Ask yourself what’s holding you back. If it’s not a matter of timing or circumstance, then it’s likely fear. Fear of failure, fear of change, or fear of the unknown. But think about the cost of staying still. How many opportunities will you miss by not taking action? Most mistakes can be fixed, but time can’t be recovered. The key to moving forward is to start taking action, however small, and make that your habit.
If you had died yesterday, what would you regret the most? Would it be unfulfilled dreams, missed opportunities to express love, or not pursuing passions that mattered to you? Perhaps it's something you always wanted to say or do but kept putting off, or maybe it's time you wished you had spent differently - more time with your family, or focusing on things that brought you true joy.
Reflect on what comes to mind first. This might give you a powerful clue about what truly matters to you and what changes you could make now to avoid future regrets. It’s a chance to refocus your priorities and start living in alignment with what’s most important to you.
Think about the habits or routines you’ve developed this year that have had a positive impact on your life. Maybe you’ve started a consistent morning routine, dedicated more time to exercise, made space for mindfulness, or improved your time management.

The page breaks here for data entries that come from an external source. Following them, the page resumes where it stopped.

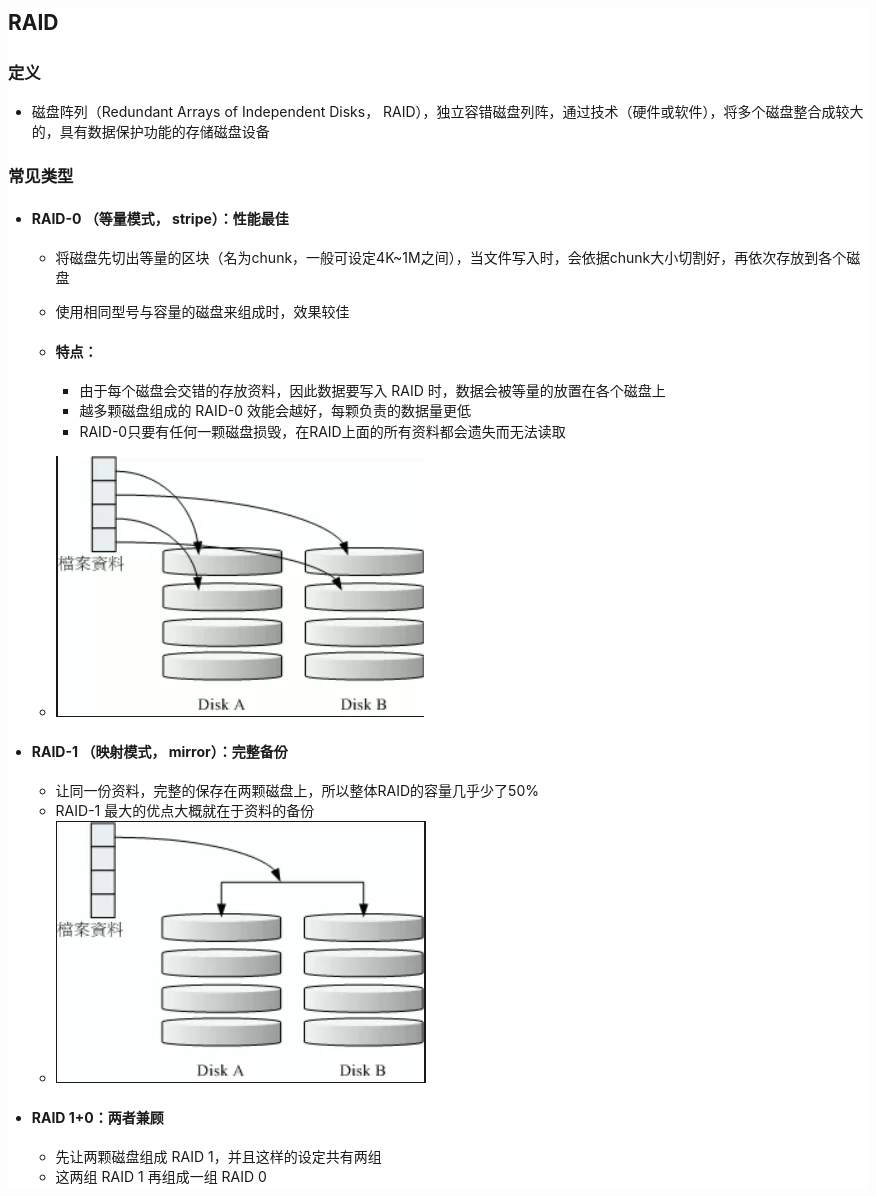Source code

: ## RAID
### 定义
  - 磁盘阵列（Redundant Arrays of Independent Disks， RAID），独立容错磁盘列阵，通过技术（硬件或软件），将多个磁盘整合成较大的，具有数据保护功能的存储磁盘设备
### 常见类型
- #### RAID-0 （等量模式， stripe）：性能最佳
  - 将磁盘先切出等量的区块（名为chunk，一般可设定4K~1M之间），当文件写入时，会依据chunk大小切割好，再依次存放到各个磁盘
  - 使用相同型号与容量的磁盘来组成时，效果较佳
  - #### 特点：
    - 由于每个磁盘会交错的存放资料，因此数据要写入 RAID 时，数据会被等量的放置在各个磁盘上
    - 越多颗磁盘组成的 RAID-0 效能会越好，每颗负责的数据量更低
    - RAID-0只要有任何一颗磁盘损毁，在RAID上面的所有资料都会遗失而无法读取
  
  - ![](../images/2023-05-20-13-46-49.png)
- #### RAID-1 （映射模式， mirror）：完整备份
  - 让同一份资料，完整的保存在两颗磁盘上，所以整体RAID的容量几乎少了50%
  - RAID-1 最大的优点大概就在于资料的备份
  - ![](../images/2023-05-20-13-50-21.png)
- #### RAID 1+0：两者兼顾
  - 先让两颗磁盘组成 RAID 1，并且这样的设定共有两组
  - 这两组 RAID 1 再组成一组 RAID 0
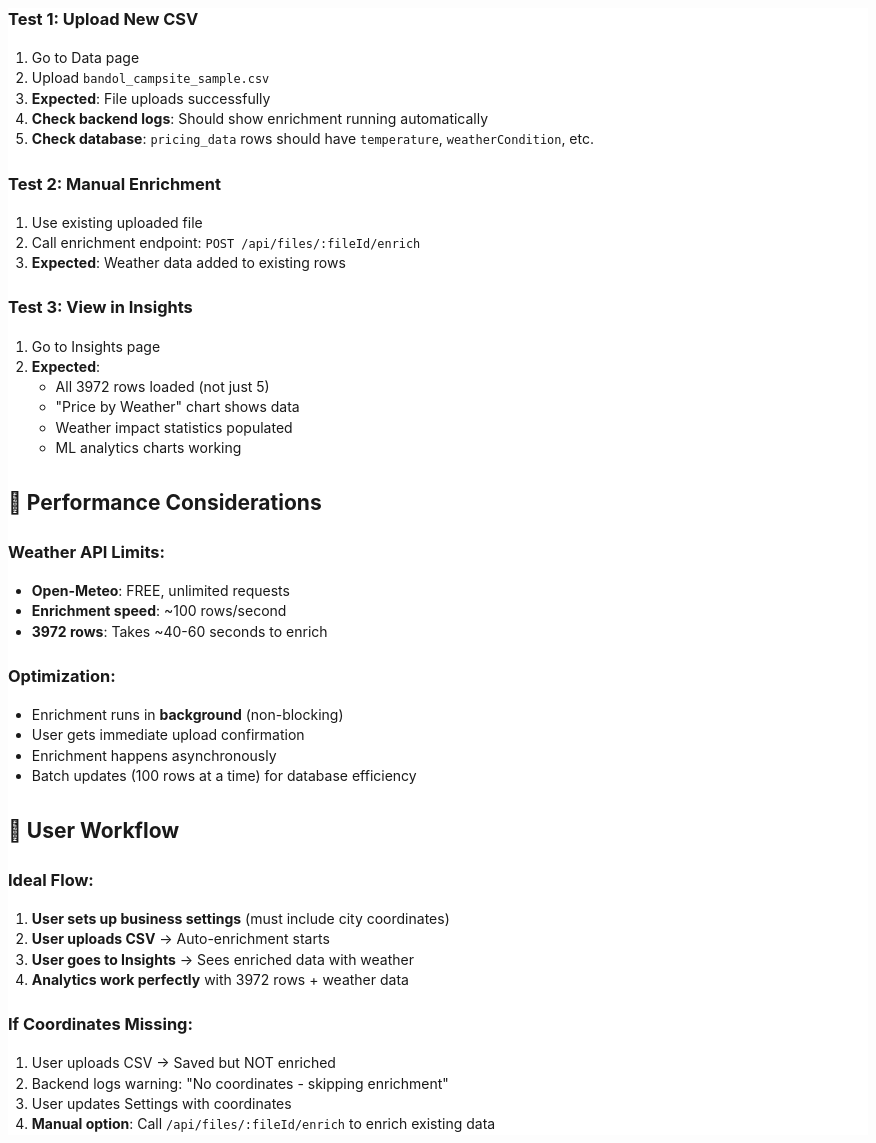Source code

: ### Test 1: Upload New CSV

1. Go to Data page
2. Upload `bandol_campsite_sample.csv`
3. **Expected**: File uploads successfully
4. **Check backend logs**: Should show enrichment running automatically
5. **Check database**: `pricing_data` rows should have `temperature`, `weatherCondition`, etc.

### Test 2: Manual Enrichment

1. Use existing uploaded file
2. Call enrichment endpoint: `POST /api/files/:fileId/enrich`
3. **Expected**: Weather data added to existing rows

### Test 3: View in Insights

1. Go to Insights page
2. **Expected**:
   - All 3972 rows loaded (not just 5)
   - "Price by Weather" chart shows data
   - Weather impact statistics populated
   - ML analytics charts working

## 🎯 Performance Considerations

### Weather API Limits:

- **Open-Meteo**: FREE, unlimited requests
- **Enrichment speed**: ~100 rows/second
- **3972 rows**: Takes ~40-60 seconds to enrich

### Optimization:

- Enrichment runs in **background** (non-blocking)
- User gets immediate upload confirmation
- Enrichment happens asynchronously
- Batch updates (100 rows at a time) for database efficiency

## 📝 User Workflow

### Ideal Flow:

1. **User sets up business settings** (must include city coordinates)
2. **User uploads CSV** → Auto-enrichment starts
3. **User goes to Insights** → Sees enriched data with weather
4. **Analytics work perfectly** with 3972 rows + weather data

### If Coordinates Missing:

1. User uploads CSV → Saved but NOT enriched
2. Backend logs warning: "No coordinates - skipping enrichment"
3. User updates Settings with coordinates
4. **Manual option**: Call `/api/files/:fileId/enrich` to enrich existing data
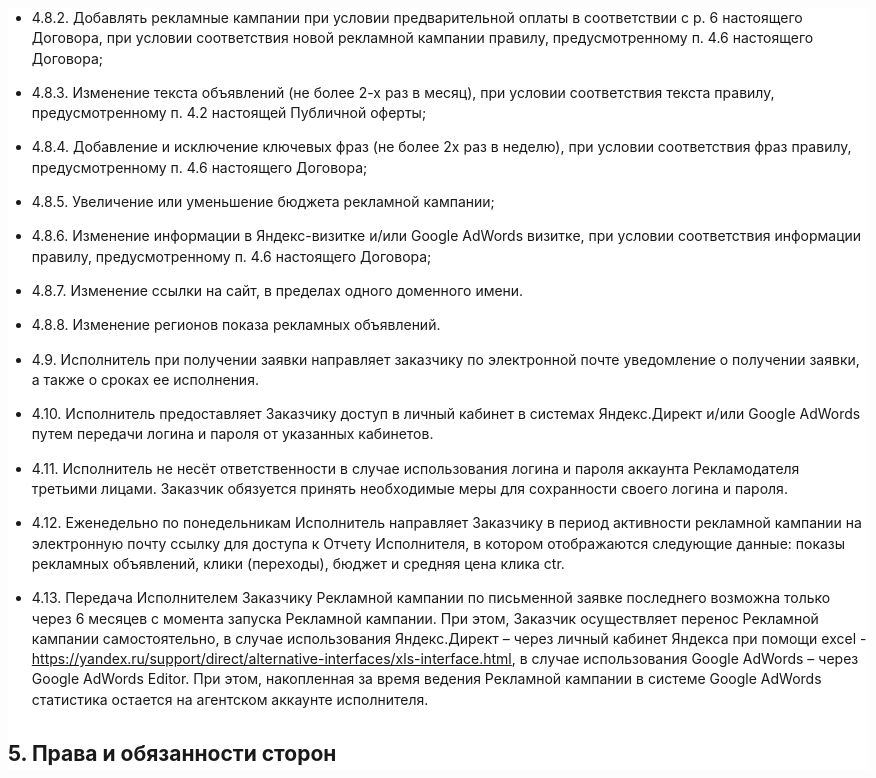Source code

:   - 4.8.2. Добавлять рекламные кампании при условии предварительной 
  оплаты в соответствии с р. 6 настоящего Договора, при условии 
  соответствия новой рекламной кампании правилу, предусмотренному п. 4.6 
  настоящего Договора;

  - 4.8.3. Изменение текста объявлений (не более 2-х раз в месяц), при 
  условии соответствия текста правилу, предусмотренному 
  п. 4.2 настоящей Публичной оферты;

  - 4.8.4. Добавление и исключение ключевых фраз (не более 2х раз 
  в неделю), при условии соответствия фраз правилу, предусмотренному 
  п. 4.6 настоящего Договора;

  - 4.8.5. Увеличение или уменьшение бюджета рекламной кампании;

  - 4.8.6. Изменение информации в Яндекс-визитке и/или Google AdWords 
  визитке, при условии соответствия информации правилу, 
  предусмотренному п. 4.6 настоящего Договора;

  - 4.8.7. Изменение ссылки на сайт, в пределах одного доменного имени.

  - 4.8.8. Изменение регионов показа рекламных объявлений.

* 4.9. Исполнитель при получении заявки направляет заказчику 
  по электронной почте уведомление о получении заявки, 
  а также о сроках ее исполнения.

* 4.10. Исполнитель предоставляет Заказчику доступ в личный кабинет 
  в системах Яндекс.Директ и/или Google AdWords путем передачи логина и 
  пароля от указанных кабинетов. 
  
* 4.11. Исполнитель не несёт ответственности в
  случае использования логина и пароля аккаунта Рекламодателя третьими
  лицами. Заказчик обязуется принять необходимые меры для сохранности
  своего логина и пароля.

* 4.12. Еженедельно по понедельникам Исполнитель направляет Заказчику 
  в период активности рекламной кампании на электронную почту ссылку для
  доступа к Отчету Исполнителя, в котором отображаются следующие данные:
  показы рекламных объявлений, клики (переходы), бюджет и средняя цена 
  клика ctr.
  
* 4.13. Передача Исполнителем Заказчику Рекламной кампании по письменной 
  заявке последнего возможна только через 6 месяцев с момента запуска 
  Рекламной кампании. При этом, Заказчик осуществляет перенос Рекламной 
  кампании самостоятельно, в случае использования Яндекс.Директ – через 
  личный кабинет Яндекса при помощи excel - 
  https://yandex.ru/support/direct/alternative-interfaces/xls-interface.html, 
  в случае использования Google AdWords – через Google AdWords Editor. 
  При этом, накопленная за время ведения Рекламной кампании в системе 
  Google AdWords статистика остается на агентском аккаунте 
  исполнителя.  
 
  
## 5. Права и обязанности сторон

Consider how these habits have benefited you - whether it’s increased productivity, better mental or physical health, or simply more balance in your life. Now, reflect on which of these habits you’d like to carry forward into the next year, and how you can ensure they remain a core part of your daily or weekly routine.
Consider the possibility that everything in your life might be fine and complete just as it is. You might be wired to constantly seek more, always chasing the next achievement or improvement, which can leave you in a cycle of feeling perpetually unfulfilled.
What if you allowed yourself to be content with what you already have? Reflect on the idea that happiness might not come from getting more, but from appreciating the life you’ve built. Could it be that you’re already in a place where you have enough to be satisfied and happy? Shifting your mindset to embrace contentment could bring a sense of peace and fulfilment, even without striving for more.